PRomotion des Initiatives Sociales en Milieux Educatifs

C’est avec le rapport de synthèse de la concertation de l’été 2012 que le ministère Peillon posait la bienveillance comme une condition nécessaire à la refondation de l’école. Cette bienveillance, disait ce rapport, nécessitait de repenser les rythmes, le climat scolaire, la prévention de la violence, les notes, les sanctions et ce dans la perspective de la réussite de tous. Dès lors, le concept de bienveillance apparut quasi systématiquement, notamment dans les projets académiques, comme une valeur clé de l’amélioration du système éducatif.
Je n’ai pas l’intention ici de contester que la qualité de la relation avec les élèves soit un objet de travail nécessaire et une condition de leur réussite. Je ne nierai pas non plus que la réflexion et la formation soient indispensables pour améliorer certaines pratiques professionnelles insuffisamment préoccupées de ces questions.
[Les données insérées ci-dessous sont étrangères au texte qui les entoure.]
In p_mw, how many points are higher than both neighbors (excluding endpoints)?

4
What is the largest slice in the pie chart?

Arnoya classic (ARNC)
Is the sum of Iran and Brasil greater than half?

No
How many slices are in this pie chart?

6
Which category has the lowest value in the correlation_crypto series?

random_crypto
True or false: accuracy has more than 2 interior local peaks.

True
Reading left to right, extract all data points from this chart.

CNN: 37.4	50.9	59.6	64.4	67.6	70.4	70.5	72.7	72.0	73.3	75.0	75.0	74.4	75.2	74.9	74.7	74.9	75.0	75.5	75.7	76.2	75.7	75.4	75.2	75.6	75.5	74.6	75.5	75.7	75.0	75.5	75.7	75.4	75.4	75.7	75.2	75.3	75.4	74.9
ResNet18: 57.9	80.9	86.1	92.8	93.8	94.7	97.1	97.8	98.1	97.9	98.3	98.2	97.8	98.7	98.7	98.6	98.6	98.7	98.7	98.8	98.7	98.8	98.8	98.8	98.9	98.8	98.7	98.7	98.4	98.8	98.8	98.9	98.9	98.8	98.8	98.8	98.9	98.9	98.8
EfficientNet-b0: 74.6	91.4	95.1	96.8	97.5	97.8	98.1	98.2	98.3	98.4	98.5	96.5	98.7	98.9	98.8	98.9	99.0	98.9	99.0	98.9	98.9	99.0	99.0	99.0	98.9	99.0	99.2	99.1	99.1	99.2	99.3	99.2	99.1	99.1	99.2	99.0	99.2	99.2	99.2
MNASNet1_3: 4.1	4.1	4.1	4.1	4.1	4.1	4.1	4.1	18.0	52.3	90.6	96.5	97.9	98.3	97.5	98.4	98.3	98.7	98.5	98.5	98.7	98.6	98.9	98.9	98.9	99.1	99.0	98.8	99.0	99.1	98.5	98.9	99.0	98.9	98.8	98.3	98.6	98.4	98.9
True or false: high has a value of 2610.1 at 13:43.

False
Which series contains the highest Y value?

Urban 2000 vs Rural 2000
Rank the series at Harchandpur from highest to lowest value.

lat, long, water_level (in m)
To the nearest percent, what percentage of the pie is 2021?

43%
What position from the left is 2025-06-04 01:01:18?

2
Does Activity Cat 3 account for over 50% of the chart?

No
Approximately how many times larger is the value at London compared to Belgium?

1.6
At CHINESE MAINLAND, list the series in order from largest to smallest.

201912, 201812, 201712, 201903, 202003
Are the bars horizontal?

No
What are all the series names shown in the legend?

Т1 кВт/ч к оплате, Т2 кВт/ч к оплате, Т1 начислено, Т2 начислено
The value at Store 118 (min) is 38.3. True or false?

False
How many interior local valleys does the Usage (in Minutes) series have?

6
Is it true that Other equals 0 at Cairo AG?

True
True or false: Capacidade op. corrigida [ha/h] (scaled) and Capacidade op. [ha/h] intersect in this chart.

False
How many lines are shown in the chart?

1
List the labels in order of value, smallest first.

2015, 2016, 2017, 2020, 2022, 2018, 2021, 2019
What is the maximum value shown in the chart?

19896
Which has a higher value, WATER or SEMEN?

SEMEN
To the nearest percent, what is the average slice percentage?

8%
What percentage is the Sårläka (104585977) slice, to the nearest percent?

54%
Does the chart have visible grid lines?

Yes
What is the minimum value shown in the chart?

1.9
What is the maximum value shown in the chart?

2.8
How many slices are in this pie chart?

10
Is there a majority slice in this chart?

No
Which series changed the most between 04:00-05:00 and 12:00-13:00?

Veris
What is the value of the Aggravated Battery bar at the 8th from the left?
Je voudrais juste interroger l’émergence subite et omniprésente de ce concept de bienveillance qui prétend avoir la vertu de pouvoir fortement contribuer à construire une réussite scolaire plus démocratique
 
Un concept « mou »
Le premier problème, c’est que bien qu’en en faisant un usage récurrent, l’institution s’est peu souciée de définir ce qu’était la bienveillance. Sous l’apparence d’un élément de culture professionnelle commune, nous recourons à un concept « mou » que chacun ajuste en fonction de ses représentations ou de ses considérations personnelles. Il y a peu de chances, au vu de cette mollesse de contours, qu’on ait là un concept véritablement opératoire. Il suffit d’assister à une réunion d’équipe enseignante pour se rendre compte combien un accord apparent ne résiste plus dès qu’il s’agit d’en traduire les principes dans les pratiques pédagogiques communes. Il suffit de lire quelques prises de position pour se convaincre du leurre qu’apporte par exemple ce concept pour réfléchir la question de la notation ou de la sanction.
Nous risquons donc en permanence le quiproquo, nous croyant rassemblés par la même idée quand nous ne partageons qu’un vocable.
 
Pourquoi un tel succès ?
Comment un concept aussi indéfini, aussi fragile, aussi illusoire dans ses capacités à fédérer un travail collectif a pu offrir une telle force de séduction qu’il soit en deux ans devenu présent dans toutes les productions institutionnelles : pas un projet académique qui ne prône la bienveillance et ne la considère comme une condition absolue des progrès nécessaires à une meilleure réussite de tous.
Je ne crois pas qu’un tel succès naisse du hasard.
Sans doute procède-t-il d’un effet de mode : on évoque aujourd’hui, dans le monde de l’entreprise, la gouvernance bienveillante; les marchands de coaching personnel vendent la gestion relationnelle bienveillante, … Mais il ne suffit pas qu’un concept soit à la mode pour que notre institution se l’approprie. On peut donc faire l’hypothèse que cette appropriation est guidée par des finalités même si elles restent implicites.